Figure 4.Influence of the error rates on de novo gene synthesis. The number of clones that must be sequenced to identify at least one error-free sequence with a high probability (90%) after two rounds error removal at both oligo and fragment stages using various MICCs.

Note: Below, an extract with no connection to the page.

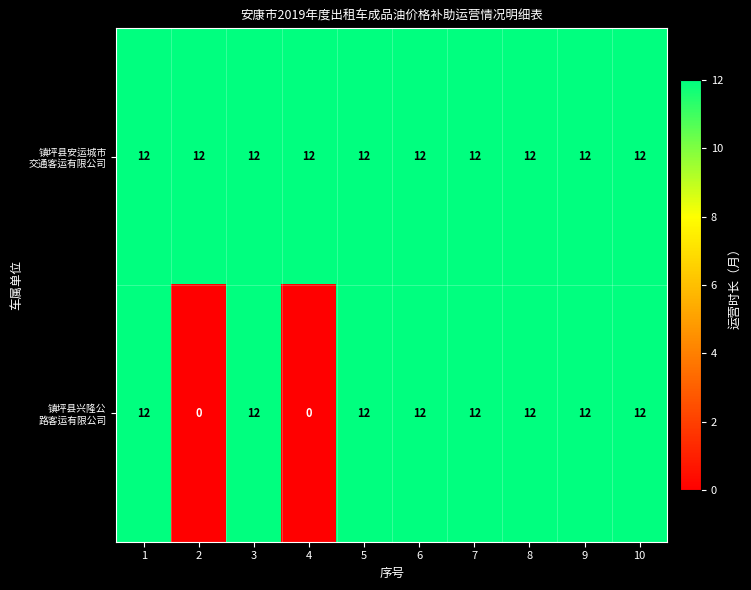

What is the total value across all series at 1?

24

Error analysis of assembled fragment sequences of the sMMO gene cluster and the Epo A, B and C genes with or without error removal using the etMICC
| Error type | Untreated (%a) | One-round (%) | Two-round (%) |
|---|---|---|---|
| Multi-errorb | 6 (1.34%) | 6 (2.63%) | 0 (0.00%) |
| Deletion | 175 (39.06%) | 61 (26.75%) | 3 (16.67%) |
| Insertion | 38 (8.48%) | 11 (4.82%) | 0 (0.00%) |
| Substitution | 229 (51.12%) | 150 (65.79%) | 15 (83.33%) |
| Total errors | 448 | 228 | 18 |
| Bases sequenced | 31 445 | 71 984 | 27 357 |
| Error frequency (error per kb) | 14.25 | 3.17 | 0.66 |
| Percentage of error-free synthetic fragments or genesc (%) | 3.23 | 38.53 | 79.07 |
aThe ratio of each type of error to the total number of errors.
bError site located in a sequence that contains more than three adjacent consecutive nucleotide errors.
cThe length of the synthetic fragments or genes was ∼335 bp for the sMMO gene cluster and the Epo A, B and C genes.